Middle-income Fairbanks families can expect to pay $334,562 to raise a child from birth to age 18, according to NerdWallet, a San Francisco-based financial analysis company that took nationwide figures from the U.S. Department of Agriculture and adjusted them for the cost of living in 288 indexed cities. The USDA also factors in inflation in the average.
Juneau ranked 16th on the list with a child raised there expected to cost a middle-income family $321,205. Anchorage ranked 22nd with a cost of $311,524. Other Alaska cities were not included, because the Council for Community and Economic Research's cost of living index, which NerdWallet used to make the adjustment, did not include them.
Raising a child in Manhattan is projected to cost the most of any city on the NerdWallet list, an estimated $540,514, nearly $111,000 more than the second-place city, Honolulu, with a cost of $429,635. Cities in the Midwest and Texas ranked as the lowest-costing, and Norman, Oklahoma, and Harlingen, Texas, were estimated to be the cheapest at just less than $200,000.
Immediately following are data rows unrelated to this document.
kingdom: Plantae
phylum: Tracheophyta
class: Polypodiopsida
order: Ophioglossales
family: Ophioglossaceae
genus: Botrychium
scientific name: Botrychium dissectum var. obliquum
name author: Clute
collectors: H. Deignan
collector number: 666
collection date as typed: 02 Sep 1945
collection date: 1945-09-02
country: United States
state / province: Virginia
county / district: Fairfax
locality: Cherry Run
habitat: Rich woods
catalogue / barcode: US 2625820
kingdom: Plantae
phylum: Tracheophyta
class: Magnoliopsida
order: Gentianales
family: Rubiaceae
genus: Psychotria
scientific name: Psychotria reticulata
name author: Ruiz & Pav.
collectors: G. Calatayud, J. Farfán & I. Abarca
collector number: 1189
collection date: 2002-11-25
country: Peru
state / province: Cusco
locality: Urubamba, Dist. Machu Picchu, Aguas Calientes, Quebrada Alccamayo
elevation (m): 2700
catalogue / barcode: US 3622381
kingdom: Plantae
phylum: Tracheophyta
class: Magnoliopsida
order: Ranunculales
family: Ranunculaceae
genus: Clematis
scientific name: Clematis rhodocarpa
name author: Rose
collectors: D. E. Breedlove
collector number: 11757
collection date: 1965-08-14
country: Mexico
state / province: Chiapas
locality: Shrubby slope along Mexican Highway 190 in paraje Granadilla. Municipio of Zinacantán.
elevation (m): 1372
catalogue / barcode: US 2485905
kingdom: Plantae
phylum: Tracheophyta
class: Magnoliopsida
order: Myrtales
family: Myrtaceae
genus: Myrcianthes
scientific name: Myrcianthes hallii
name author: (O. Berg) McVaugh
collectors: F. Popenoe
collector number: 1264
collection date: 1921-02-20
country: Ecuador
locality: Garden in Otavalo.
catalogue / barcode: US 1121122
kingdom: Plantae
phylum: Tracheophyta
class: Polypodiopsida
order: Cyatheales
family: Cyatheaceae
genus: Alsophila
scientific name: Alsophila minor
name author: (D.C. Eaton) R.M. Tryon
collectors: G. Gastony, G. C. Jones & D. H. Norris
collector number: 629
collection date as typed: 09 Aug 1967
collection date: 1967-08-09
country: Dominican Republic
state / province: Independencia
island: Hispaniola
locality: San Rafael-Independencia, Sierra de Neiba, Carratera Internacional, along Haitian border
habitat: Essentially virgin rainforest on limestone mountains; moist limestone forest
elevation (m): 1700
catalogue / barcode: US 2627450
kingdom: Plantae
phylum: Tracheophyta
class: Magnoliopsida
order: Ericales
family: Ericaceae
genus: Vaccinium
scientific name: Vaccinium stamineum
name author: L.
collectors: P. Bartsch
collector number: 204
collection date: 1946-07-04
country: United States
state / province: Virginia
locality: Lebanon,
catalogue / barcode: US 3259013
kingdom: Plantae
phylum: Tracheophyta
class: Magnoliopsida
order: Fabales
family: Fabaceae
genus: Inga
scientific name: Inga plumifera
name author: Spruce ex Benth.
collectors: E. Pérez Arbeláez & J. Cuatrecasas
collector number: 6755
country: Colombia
The index-adjusted costs are based on the USDA's nationwide average cost of $245,340 to raise a child, factoring in expenses like food, housing, day care and education. Families were spending the same proportion of money on each of the expenses as in years past, the USDA said, but the overall cost had increased 1.8 percent from the previous year's study. The annual cost for a child born in 2013 is expected to range from $12,800 to $14,970, according to the USDA.
While the USDA's average is informative, it does not tell the whole story of child-rearing costs across the country, said Divya Raghavan, an analyst with NerdWallet. For a specific location, the cost of raising a child can vary by as much as $340,000, Raghavan said.
"The USDA, it's a nice ballpark figure to have, but our analysis gives a more concrete number, gives people a more accurate representation of what it'll actually cost them," she said.
It was not a surprise that cities in the northeastern U.S. and California would rank highest, but people probably underestimate the cost of shipping goods to places like Alaska and Hawaii that are passed onto consumers, Raghavan said.
The USDA also identified housing-related costs as the single largest cost related to raising children for a middle-income family, amounting to 30 percent of child-rearing costs for families nationwide.